URAIAN TUGAS: Sajikan seluruh baris materi di bawah ini sebagai daftar bernomor, tanpa menyertakan baris kosong.

DATA MENTAH:
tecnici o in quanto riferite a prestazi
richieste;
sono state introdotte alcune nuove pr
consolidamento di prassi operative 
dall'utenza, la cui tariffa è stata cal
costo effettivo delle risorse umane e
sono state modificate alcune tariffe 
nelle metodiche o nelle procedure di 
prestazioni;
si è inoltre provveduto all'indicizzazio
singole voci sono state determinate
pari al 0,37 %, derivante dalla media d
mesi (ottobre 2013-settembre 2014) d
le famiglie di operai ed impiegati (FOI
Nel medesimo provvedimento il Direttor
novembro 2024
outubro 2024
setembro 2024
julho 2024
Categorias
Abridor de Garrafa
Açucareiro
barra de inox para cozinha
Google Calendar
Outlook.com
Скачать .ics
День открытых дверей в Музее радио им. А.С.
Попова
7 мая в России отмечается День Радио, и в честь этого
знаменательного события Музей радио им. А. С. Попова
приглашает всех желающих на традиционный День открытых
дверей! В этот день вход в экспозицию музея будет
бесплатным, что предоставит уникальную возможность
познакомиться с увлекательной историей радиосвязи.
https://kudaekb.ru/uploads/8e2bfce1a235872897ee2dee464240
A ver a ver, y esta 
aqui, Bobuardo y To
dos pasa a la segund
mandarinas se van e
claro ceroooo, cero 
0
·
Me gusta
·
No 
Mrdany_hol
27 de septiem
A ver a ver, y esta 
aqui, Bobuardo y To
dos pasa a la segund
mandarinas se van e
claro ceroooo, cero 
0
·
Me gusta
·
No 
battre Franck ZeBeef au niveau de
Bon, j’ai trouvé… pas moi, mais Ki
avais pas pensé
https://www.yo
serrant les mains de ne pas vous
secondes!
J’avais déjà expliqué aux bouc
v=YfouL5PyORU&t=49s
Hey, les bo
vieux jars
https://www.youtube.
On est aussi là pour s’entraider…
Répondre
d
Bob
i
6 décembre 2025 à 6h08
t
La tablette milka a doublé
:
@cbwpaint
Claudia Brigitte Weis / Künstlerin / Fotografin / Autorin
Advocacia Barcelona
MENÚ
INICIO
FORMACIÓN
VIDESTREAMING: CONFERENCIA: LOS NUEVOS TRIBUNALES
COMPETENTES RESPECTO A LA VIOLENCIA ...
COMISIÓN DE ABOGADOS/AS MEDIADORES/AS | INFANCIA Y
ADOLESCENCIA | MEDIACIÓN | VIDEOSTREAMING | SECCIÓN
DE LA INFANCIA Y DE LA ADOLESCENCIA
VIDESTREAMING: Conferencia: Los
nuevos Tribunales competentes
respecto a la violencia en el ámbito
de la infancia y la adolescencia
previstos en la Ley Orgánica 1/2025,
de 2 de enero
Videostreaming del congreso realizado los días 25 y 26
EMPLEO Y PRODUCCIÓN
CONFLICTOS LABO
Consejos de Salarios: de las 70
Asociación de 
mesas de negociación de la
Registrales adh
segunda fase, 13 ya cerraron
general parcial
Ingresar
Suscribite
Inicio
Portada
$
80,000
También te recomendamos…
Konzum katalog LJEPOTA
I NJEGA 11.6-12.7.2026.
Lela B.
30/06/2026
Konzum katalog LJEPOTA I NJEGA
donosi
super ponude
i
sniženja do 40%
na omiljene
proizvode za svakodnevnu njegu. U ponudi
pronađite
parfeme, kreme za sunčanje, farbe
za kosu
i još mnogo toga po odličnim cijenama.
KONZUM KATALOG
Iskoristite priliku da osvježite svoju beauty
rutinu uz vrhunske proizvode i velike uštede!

PEMBAHASAN SOAL:
1. tecnici o in quanto riferite a prestazi
2. richieste;
3. sono state introdotte alcune nuove pr
4. consolidamento di prassi operative 
5. dall'utenza, la cui tariffa è stata cal
6. costo effettivo delle risorse umane e
7. sono state modificate alcune tariffe 
8. nelle metodiche o nelle procedure di 
9. prestazioni;
10. si è inoltre provveduto all'indicizzazio
11. singole voci sono state determinate
12. pari al 0,37 %, derivante dalla media d
13. mesi (ottobre 2013-settembre 2014) d
14. le famiglie di operai ed impiegati (FOI
15. Nel medesimo provvedimento il Direttor
16. novembro 2024
17. outubro 2024
18. setembro 2024
19. julho 2024
20. Categorias
21. Abridor de Garrafa
22. Açucareiro
23. barra de inox para cozinha
24. Google Calendar
25. Outlook.com
26. Скачать .ics
27. День открытых дверей в Музее радио им. А.С.
28. Попова
29. 7 мая в России отмечается День Радио, и в честь этого
30. знаменательного события Музей радио им. А. С. Попова
31. приглашает всех желающих на традиционный День открытых
32. дверей! В этот день вход в экспозицию музея будет
33. бесплатным, что предоставит уникальную возможность
34. познакомиться с увлекательной историей радиосвязи.
35. https://kudaekb.ru/uploads/8e2bfce1a235872897ee2dee464240
36. A ver a ver, y esta 
37. aqui, Bobuardo y To
38. dos pasa a la segund
39. mandarinas se van e
40. claro ceroooo, cero 
41. 0
42. ·
43. Me gusta
44. ·
45. No 
46. Mrdany_hol
47. 27 de septiem
48. A ver a ver, y esta 
49. aqui, Bobuardo y To
50. dos pasa a la segund
51. mandarinas se van e
52. claro ceroooo, cero 
53. 0
54. ·
55. Me gusta
56. ·
57. No 
58. battre Franck ZeBeef au niveau de
59. Bon, j’ai trouvé… pas moi, mais Ki
60. avais pas pensé
61. https://www.yo
62. serrant les mains de ne pas vous
63. secondes!
64. J’avais déjà expliqué aux bouc
65. v=YfouL5PyORU&t=49s
66. Hey, les bo
67. vieux jars
68. https://www.youtube.
69. On est aussi là pour s’entraider…
70. Répondre
71. d
72. Bob
73. i
74. 6 décembre 2025 à 6h08
75. t
76. La tablette milka a doublé
77. :
78. @cbwpaint
79. Claudia Brigitte Weis / Künstlerin / Fotografin / Autorin
80. Advocacia Barcelona
81. MENÚ
82. INICIO
83. FORMACIÓN
84. VIDESTREAMING: CONFERENCIA: LOS NUEVOS TRIBUNALES
85. COMPETENTES RESPECTO A LA VIOLENCIA ...
86. COMISIÓN DE ABOGADOS/AS MEDIADORES/AS | INFANCIA Y
87. ADOLESCENCIA | MEDIACIÓN | VIDEOSTREAMING | SECCIÓN
88. DE LA INFANCIA Y DE LA ADOLESCENCIA
89. VIDESTREAMING: Conferencia: Los
90. nuevos Tribunales competentes
91. respecto a la violencia en el ámbito
92. de la infancia y la adolescencia
93. previstos en la Ley Orgánica 1/2025,
94. de 2 de enero
95. Videostreaming del congreso realizado los días 25 y 26
96. EMPLEO Y PRODUCCIÓN
97. CONFLICTOS LABO
98. Consejos de Salarios: de las 70
99. Asociación de 
100. mesas de negociación de la
101. Registrales adh
102. segunda fase, 13 ya cerraron
103. general parcial
104. Ingresar
105. Suscribite
106. Inicio
107. Portada
108. $
109. 80,000
110. También te recomendamos…
111. Konzum katalog LJEPOTA
112. I NJEGA 11.6-12.7.2026.
113. Lela B.
114. 30/06/2026
115. Konzum katalog LJEPOTA I NJEGA
116. donosi
117. super ponude
118. i
119. sniženja do 40%
120. na omiljene
121. proizvode za svakodnevnu njegu. U ponudi
122. pronađite
123. parfeme, kreme za sunčanje, farbe
124. za kosu
125. i još mnogo toga po odličnim cijenama.
126. KONZUM KATALOG
127. Iskoristite priliku da osvježite svoju beauty
128. rutinu uz vrhunske proizvode i velike uštede!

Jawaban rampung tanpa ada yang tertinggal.